▸ Text provided
Start of Block

# How can I get rid of the accumulated fat around my sides



## Tixyan (Feb 8, 2012)

Hi all,

I hope that somebody can help me.

I am a 26 year old female struggling to lose fat from my sides and achieve definition.

So far I have tried squats using weights, running, stepper and cross trainer with no results and I am now convincing myself that I'll have to live with them forever and the only answer seems to be the liposuction but I don't want to put my life at risk by doing that. I would like to lose the fat in a natural way.

I need somebody expert who has seen real results on other women to suggest me an exercise that can be really effective.

Looking forward to hearing from any1 who has an answer to my problem!

Thank you


----------



## justheretosnoop (Jun 15, 2012)

Hi and welcome to the forum!

Let me start by saying you can't 'spot' reduce fat i.e. you can't remove fat from one target area only. Fat loss is a gradual, all over process achieved through lifting, cardio and diet.

Perhaps you could give us a breakdown of your daily food consumption, stats (height/weight etc) and current training programme?

End of Block

Items from a data source

Start of Block

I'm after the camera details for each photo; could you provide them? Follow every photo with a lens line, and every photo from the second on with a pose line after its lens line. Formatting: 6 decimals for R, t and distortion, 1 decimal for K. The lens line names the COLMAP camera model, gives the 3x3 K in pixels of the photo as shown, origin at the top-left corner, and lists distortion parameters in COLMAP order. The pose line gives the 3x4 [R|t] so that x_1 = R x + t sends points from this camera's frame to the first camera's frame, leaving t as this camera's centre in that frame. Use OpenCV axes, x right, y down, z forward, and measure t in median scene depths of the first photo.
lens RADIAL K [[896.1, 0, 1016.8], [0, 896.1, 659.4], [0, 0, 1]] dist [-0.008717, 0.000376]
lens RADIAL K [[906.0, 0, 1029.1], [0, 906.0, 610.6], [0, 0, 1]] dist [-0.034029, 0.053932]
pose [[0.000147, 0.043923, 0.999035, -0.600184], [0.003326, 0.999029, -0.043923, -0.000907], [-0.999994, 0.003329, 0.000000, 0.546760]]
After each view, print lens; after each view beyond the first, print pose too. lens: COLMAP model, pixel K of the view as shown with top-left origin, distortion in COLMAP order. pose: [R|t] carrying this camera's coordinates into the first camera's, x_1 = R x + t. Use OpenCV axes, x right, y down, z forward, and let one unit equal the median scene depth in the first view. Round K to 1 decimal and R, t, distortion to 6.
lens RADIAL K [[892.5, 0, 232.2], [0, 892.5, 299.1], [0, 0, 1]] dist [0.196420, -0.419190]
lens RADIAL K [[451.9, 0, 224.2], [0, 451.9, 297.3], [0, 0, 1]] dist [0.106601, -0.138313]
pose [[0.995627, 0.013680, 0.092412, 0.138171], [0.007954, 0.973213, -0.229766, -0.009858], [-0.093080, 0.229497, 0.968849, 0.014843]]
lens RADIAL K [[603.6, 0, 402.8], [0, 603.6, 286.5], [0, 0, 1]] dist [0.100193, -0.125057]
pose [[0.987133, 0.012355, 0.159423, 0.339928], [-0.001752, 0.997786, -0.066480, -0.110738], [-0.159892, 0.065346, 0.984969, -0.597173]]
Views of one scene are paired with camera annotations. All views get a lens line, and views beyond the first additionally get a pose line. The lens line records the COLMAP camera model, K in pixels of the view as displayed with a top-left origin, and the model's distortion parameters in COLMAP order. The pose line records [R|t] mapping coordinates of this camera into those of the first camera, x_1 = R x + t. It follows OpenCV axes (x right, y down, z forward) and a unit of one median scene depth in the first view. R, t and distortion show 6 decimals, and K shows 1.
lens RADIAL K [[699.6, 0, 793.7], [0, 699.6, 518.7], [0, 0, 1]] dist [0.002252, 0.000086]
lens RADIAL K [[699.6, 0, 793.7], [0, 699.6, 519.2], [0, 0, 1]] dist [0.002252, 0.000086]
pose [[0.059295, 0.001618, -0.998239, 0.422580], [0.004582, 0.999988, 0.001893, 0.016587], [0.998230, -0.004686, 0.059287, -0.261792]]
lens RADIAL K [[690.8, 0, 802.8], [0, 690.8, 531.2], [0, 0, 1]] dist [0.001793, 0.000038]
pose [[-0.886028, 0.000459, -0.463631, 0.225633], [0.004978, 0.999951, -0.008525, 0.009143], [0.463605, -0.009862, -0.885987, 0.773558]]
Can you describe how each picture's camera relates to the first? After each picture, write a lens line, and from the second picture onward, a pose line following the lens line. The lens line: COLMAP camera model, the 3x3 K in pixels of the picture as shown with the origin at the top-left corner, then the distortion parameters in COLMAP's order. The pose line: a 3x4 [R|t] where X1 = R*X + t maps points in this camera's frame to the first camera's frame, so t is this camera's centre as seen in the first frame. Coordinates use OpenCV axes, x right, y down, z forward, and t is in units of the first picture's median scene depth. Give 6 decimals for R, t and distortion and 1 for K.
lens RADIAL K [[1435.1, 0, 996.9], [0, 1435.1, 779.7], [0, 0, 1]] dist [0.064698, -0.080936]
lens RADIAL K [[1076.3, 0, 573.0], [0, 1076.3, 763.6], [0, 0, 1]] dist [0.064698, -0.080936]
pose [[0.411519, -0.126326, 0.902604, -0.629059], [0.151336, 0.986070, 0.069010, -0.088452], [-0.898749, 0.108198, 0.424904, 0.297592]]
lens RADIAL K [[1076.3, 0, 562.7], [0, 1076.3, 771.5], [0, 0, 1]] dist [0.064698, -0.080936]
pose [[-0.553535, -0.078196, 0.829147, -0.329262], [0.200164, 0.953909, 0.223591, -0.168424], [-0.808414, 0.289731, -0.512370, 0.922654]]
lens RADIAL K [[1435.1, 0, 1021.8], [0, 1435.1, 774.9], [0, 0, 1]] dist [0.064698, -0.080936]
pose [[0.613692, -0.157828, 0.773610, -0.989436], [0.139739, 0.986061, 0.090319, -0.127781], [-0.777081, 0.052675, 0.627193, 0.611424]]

End of Block

▸ Tasks for this exercise
1: Answer these questions from the fat-loss thread:
(a) What age does the first poster give?
(b) Which forms of exercise has she already tried?
(c) According to the reply, what three things achieve fat loss?
2: Say whether each statement agrees with the fat-loss thread, quoting the words that decide it:
(a) The first poster wants to avoid liposuction because of the risk.
(b) The reply says fat can be removed from one target area.
(c) The reply asks the first poster about her food intake.
3: Using the fat-loss thread, explain why the reply says no exercise will remove fat from the sides alone.
The listing is unrelated to the fat-loss thread.

▸ Activity answers
1:
(a) 26
(b) Squats using weights, running, stepper and cross trainer
(c) Lifting, cardio and diet

2:
(a) Yes: "I don't want to put my life at risk by doing that."
(b) No: "you can't remove fat from one target area only."
(c) Yes: "Perhaps you could give us a breakdown of your daily food consumption"

3: Fat cannot be "spot" reduced, so it cannot be taken from one target area only. Fat loss is a gradual process that happens all over the body and is achieved through lifting, cardio and diet.